- Interactive map of Tsentralne
- Tsentralne Location within Mykolaiv Oblast Tsentralne Tsentralne (Ukraine)
- Coordinates: 46°54′19.8″N 32°28′23.5″E﻿ / ﻿46.905500°N 32.473194°E
- Sovereign State: Ukraine
- Oblast: Mykolaiv Oblast
- Raion: Mykolaiv Raion
- Founded: 1930

Area
- • Total: 4.63 km^{2} (1.79 sq mi)
- Elevation: 44 m (144 ft)

Population (2001 census)
- • Total: 1,247
- Time zone: UTC+2 (EET)
- • Summer (DST): UTC+3 (EEST)

= Tsentralne, Mykolaiv Raion, Mykolaiv Oblast =

Rural locality in Mykolaiv Oblast, Ukraine

Tsentralne (Центральне; Центральное) is a village in Mykolaiv Raion (district) of Mykolaiv Oblast (province) of southern Ukraine. In 2001, its population was 1,247 inhabitants. It belongs to Shevchenkove rural hromada, one of the hromadas of Ukraine. At present, elevation is 44 m (144 ft).
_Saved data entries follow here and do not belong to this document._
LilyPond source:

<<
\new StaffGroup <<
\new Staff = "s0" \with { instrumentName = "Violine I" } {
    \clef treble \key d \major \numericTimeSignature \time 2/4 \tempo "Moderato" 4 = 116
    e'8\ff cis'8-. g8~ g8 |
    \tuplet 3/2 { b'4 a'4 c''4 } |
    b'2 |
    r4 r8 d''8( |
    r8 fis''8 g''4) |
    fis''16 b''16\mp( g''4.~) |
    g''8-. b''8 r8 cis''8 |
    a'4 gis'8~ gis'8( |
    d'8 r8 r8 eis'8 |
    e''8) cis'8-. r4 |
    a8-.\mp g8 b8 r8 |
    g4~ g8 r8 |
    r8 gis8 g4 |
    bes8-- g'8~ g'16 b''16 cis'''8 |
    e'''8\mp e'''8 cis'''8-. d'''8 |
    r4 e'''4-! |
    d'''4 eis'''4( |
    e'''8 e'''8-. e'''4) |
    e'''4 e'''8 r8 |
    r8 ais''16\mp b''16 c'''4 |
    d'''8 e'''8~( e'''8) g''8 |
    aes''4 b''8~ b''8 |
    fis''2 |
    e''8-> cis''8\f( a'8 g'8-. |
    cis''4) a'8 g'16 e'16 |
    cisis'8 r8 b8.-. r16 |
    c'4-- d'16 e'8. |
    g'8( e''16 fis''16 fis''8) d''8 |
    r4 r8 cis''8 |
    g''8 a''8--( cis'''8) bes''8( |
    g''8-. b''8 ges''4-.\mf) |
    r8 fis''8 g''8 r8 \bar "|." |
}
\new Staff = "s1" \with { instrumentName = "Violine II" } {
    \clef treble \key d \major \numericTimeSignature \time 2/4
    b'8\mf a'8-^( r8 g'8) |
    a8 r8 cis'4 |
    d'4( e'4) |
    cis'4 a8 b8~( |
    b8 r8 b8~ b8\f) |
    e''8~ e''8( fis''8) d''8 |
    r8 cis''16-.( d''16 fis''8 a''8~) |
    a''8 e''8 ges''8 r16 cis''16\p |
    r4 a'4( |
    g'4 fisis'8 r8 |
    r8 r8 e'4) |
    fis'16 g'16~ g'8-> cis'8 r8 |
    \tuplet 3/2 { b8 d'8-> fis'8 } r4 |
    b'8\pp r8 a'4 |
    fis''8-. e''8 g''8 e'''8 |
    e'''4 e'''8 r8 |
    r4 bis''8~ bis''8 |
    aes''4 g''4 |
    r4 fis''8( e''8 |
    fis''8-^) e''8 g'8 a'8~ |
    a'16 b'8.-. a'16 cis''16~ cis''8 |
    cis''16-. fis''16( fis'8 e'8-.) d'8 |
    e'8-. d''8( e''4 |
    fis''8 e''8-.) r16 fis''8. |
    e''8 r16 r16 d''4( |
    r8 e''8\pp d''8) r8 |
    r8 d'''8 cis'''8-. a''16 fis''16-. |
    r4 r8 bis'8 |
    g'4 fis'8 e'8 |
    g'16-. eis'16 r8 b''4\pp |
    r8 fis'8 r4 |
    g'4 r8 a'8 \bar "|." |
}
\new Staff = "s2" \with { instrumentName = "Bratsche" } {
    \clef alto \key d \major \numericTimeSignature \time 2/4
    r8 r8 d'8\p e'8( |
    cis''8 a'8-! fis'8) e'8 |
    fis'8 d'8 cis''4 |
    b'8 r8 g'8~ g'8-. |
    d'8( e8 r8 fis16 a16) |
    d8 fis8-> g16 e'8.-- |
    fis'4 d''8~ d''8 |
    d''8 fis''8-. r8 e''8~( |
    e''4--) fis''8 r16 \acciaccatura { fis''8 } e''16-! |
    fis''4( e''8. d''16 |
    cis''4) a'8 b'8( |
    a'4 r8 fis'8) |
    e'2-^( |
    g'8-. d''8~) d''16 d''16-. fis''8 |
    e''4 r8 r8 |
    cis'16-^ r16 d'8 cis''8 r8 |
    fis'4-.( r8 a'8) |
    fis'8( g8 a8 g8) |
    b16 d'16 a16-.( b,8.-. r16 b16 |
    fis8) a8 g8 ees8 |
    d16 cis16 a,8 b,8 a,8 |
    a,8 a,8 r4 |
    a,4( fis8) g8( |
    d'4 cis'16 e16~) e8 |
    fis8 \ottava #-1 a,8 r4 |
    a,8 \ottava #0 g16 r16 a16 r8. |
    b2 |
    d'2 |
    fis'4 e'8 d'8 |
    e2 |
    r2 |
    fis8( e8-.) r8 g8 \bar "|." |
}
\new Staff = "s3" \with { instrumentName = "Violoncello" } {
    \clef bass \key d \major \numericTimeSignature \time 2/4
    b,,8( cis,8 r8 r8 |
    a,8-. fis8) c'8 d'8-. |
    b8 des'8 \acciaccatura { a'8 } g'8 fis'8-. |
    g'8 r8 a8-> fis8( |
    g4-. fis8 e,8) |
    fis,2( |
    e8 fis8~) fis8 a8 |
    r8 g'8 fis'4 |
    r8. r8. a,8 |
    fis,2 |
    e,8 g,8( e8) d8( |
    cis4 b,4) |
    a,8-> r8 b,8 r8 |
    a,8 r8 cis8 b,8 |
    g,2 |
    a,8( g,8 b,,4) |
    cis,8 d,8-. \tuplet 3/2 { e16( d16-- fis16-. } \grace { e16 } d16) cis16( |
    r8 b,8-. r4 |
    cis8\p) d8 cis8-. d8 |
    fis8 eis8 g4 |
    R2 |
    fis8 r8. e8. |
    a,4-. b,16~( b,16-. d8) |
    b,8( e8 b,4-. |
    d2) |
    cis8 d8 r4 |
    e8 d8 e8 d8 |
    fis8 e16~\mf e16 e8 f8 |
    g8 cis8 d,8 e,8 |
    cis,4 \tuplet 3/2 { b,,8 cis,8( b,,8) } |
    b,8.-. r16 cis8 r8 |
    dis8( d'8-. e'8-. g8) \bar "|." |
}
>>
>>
Until 18 July 2020, Tsentralne was located in Snihurivka Raion. The raion was abolished in July 2020 as part of the administrative reform of Ukraine, which reduced the number of raions of Mykolaiv Oblast to four. The area of Snihurivka Raion was merged into Bashtanka Raion, however, Tsentralne was transferred to Mykolaiv Raion.

== 2022 Russian invasion of Ukraine ==
During the 2022 Russian invasion of Ukraine, Tsentralne was captured by the Russian Armed Forces, but was subsequently liberated by the Armed Forces of Ukraine.